Ichinose: As you know, in past games we only had the Palicoes, the cat helpers, and we had a lot of feedback from fans who wanted to have some kind of dog companion as well, so this is actually something we’ve been thinking about for some time, and we were finally able to do it. We wanted to add some new element of surprise to this game, so that was another part of the inspiration as well.
Do you expect the Palamute to become a fixture of the series going forward?
Tsujimoto: With each new title, we create new systems and we think about new gameplay elements, so we can’t really say at this point yet if we’re going to reuse the Palamute at any point in the future because it’s going to depend very much on what kind of new games we’re going to make. In Generations Ultimate, for instance, we had the Palicoes as playable characters, which is also not something that’s returning this time, so it’s going to greatly depend on the type of Monster Hunter games that we’re going to make in the future.
While we’re on the subject of Palamutes, I’m not sure if this is something that you’re familiar with, but there’s a very popular Twitter account called Can You Pet the Dog that talks about whether or not you can pet dogs in different video games. Is that something you can do with the Palamute?
Ichinose: Yeah, we have several ways of interacting with both the Palamutes and the Palicoes. You can tell them to give paw, or you can feed them or you can play around with them, so please give them attention.
You’ve really thought this through.
Ichinose: Yeah, that was something that we got a lot of fan requests about.
Beyond the Palamutes and Wirebug, are there any other new gameplay features in Rise? Are there any new weapon types or other things like that?
Ichinose: We have the same 14 weapon types from previous games, but there is one major new gameplay element that we’re not allowed to talk about yet, so you’re going to have to look forward to more news about that.
Tsujimoto: Like we said, we have the same 14 weapon types we always have, but with the addition of the Wirebug, you’re actually going to be able to do a lot of new moves and actions that weren’t possible before, so it’s going to feel very different.
You’ve already shown off a handful of new monsters debuting in Rise. Can you give us an estimate of how many new monsters are going to be in the game, and will there be a lot of returning monsters as well?
Tsujimoto: We get asked that question a lot, but when we make a new Monster Hunter game, we don’t really focus on numbers; there’s not a specific number of enemies that we want to introduce. We just look at the game we’re trying to make and then we find the right kind of volume for the game and that’s what we base the selection of monsters on.
You’ve previously teased that there is going to be some kind of connectivity between Monster Hunter Rise and Monster Hunter Stories 2. Would you be able to go into more detail about that?

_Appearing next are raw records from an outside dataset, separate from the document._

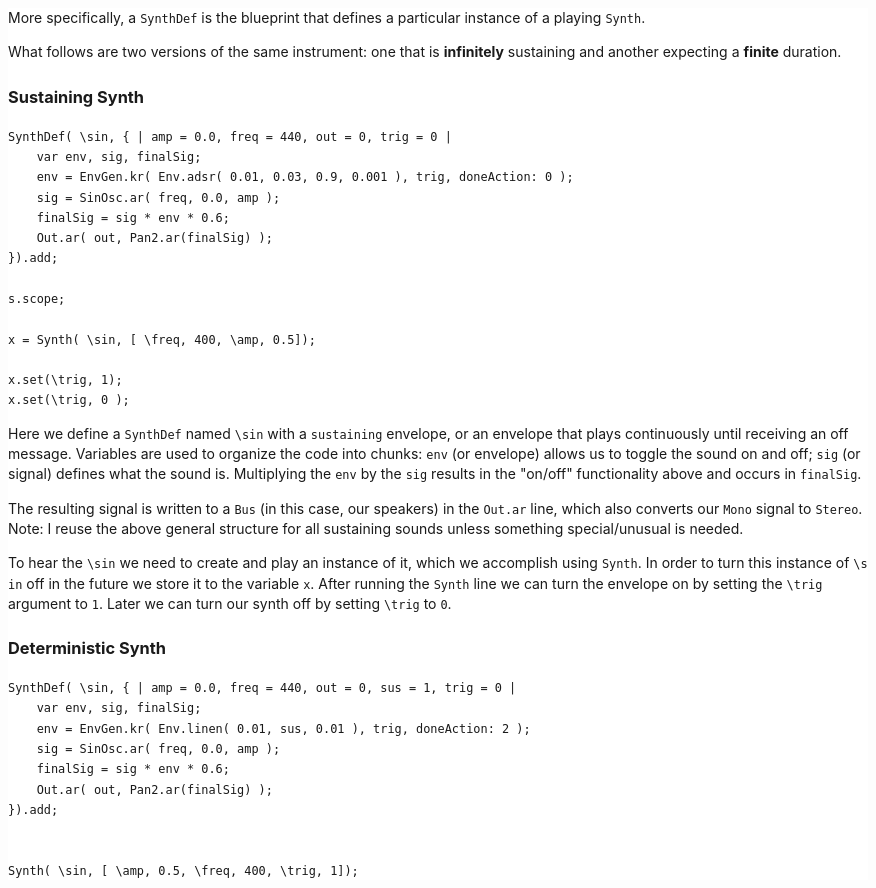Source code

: More specifically, a `SynthDef` is the blueprint that defines a particular instance of a playing `Synth`.

What follows are two versions of the same instrument: one that is **infinitely** sustaining and another expecting a **finite** duration.

### Sustaining Synth

```python3
SynthDef( \sin,	{ | amp = 0.0, freq = 440, out = 0, trig = 0 |
	var env, sig, finalSig;
	env = EnvGen.kr( Env.adsr( 0.01, 0.03, 0.9, 0.001 ), trig, doneAction: 0 );
	sig = SinOsc.ar( freq, 0.0, amp );
	finalSig = sig * env * 0.6;
	Out.ar( out, Pan2.ar(finalSig) );
}).add;

s.scope;

x = Synth( \sin, [ \freq, 400, \amp, 0.5]);

x.set(\trig, 1);
x.set(\trig, 0 );
```

Here we define a `SynthDef` named `\sin` with a `sustaining` envelope, or an envelope that plays continuously until receiving an off message. Variables are used to organize the code into chunks: `env` (or envelope) allows us to toggle the sound on and off; `sig` (or signal) defines what the sound is.  Multiplying the `env` by the `sig` results in the "on/off" functionality above and occurs in `finalSig`.

The resulting signal is written to a `Bus` (in this case, our speakers) in the `Out.ar` line, which also converts our `Mono` signal to `Stereo`. Note: I reuse the above general structure for all sustaining sounds unless something special/unusual is needed.

To hear the `\sin` we need to create and play an instance of it, which we accomplish using `Synth`. In order to turn this instance of `\sin` off in the future we store it to the variable `x`. After running the `Synth` line we can turn the envelope on by setting the `\trig` argument to `1`. Later we can turn our synth off by setting `\trig` to `0`.


### Deterministic Synth

```python3
SynthDef( \sin,	{ | amp = 0.0, freq = 440, out = 0, sus = 1, trig = 0 |
	var env, sig, finalSig;
	env = EnvGen.kr( Env.linen( 0.01, sus, 0.01 ), trig, doneAction: 2 );
	sig = SinOsc.ar( freq, 0.0, amp );
	finalSig = sig * env * 0.6;
	Out.ar( out, Pan2.ar(finalSig) );
}).add;


Synth( \sin, [ \amp, 0.5, \freq, 400, \trig, 1]);

```

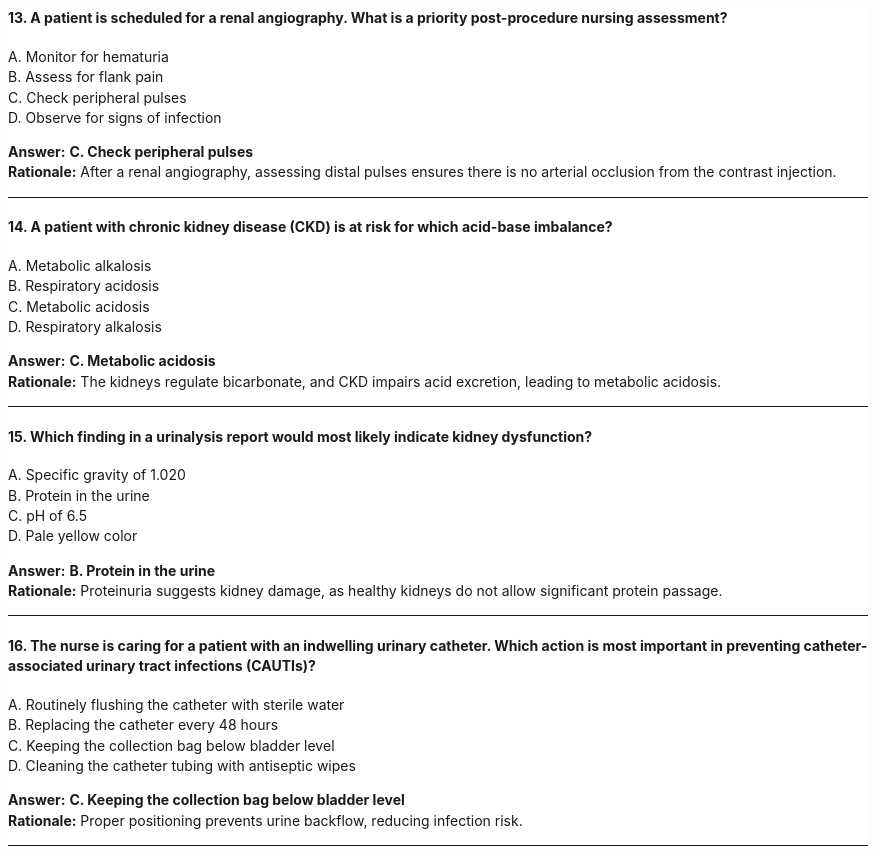 
#### **13. A patient is scheduled for a renal angiography. What is a priority post-procedure nursing assessment?**

A. Monitor for hematuria  
B. Assess for flank pain  
C. Check peripheral pulses  
D. Observe for signs of infection

**Answer:** **C. Check peripheral pulses**  
**Rationale:** After a renal angiography, assessing distal pulses ensures there is no arterial occlusion from the contrast injection.

---

#### **14. A patient with chronic kidney disease (CKD) is at risk for which acid-base imbalance?**

A. Metabolic alkalosis  
B. Respiratory acidosis  
C. Metabolic acidosis  
D. Respiratory alkalosis

**Answer:** **C. Metabolic acidosis**  
**Rationale:** The kidneys regulate bicarbonate, and CKD impairs acid excretion, leading to metabolic acidosis.

---

#### **15. Which finding in a urinalysis report would most likely indicate kidney dysfunction?**

A. Specific gravity of 1.020  
B. Protein in the urine  
C. pH of 6.5  
D. Pale yellow color

**Answer:** **B. Protein in the urine**  
**Rationale:** Proteinuria suggests kidney damage, as healthy kidneys do not allow significant protein passage.

---

#### **16. The nurse is caring for a patient with an indwelling urinary catheter. Which action is most important in preventing catheter-associated urinary tract infections (CAUTIs)?**

A. Routinely flushing the catheter with sterile water  
B. Replacing the catheter every 48 hours  
C. Keeping the collection bag below bladder level  
D. Cleaning the catheter tubing with antiseptic wipes

**Answer:** **C. Keeping the collection bag below bladder level**  
**Rationale:** Proper positioning prevents urine backflow, reducing infection risk.

---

Tsujimoto: We’re looking at some extra elements. If you play one game, you can unlock some nice things in the other game.
Will there also be any kind of connectivity with Monster Hunter Generations Ultimate since that’s also on Switch?
Tsujimoto: No, not with Generations Ultimate, no.
Collaborations have been a big part of previous Monster Hunter games. Can we expect the same for Monster Hunter Rise?
Tsujimoto: That’s obviously become a staple of the series, so we’re looking into what we can do with this game, but we haven’t really decided on anything yet, and the team is still very much hard at work on getting the actual main game finished, so that’s our top priority right now.
Is there anything else you’d like to tell fans about Monster Hunter Rise?
Tsujimoto: Monster Hunter Rise and Monster Hunter Stories 2 have only just been announced, so there’s a lot we haven’t mentioned yet, and there’s a lot still to talk about, so we’ll be doing more online events and stuff like that. Considering the state of the world, we can’t really do anything in person, but we’re going to do a lot more online stuff, so please look forward to that, we have a lot more to share with you.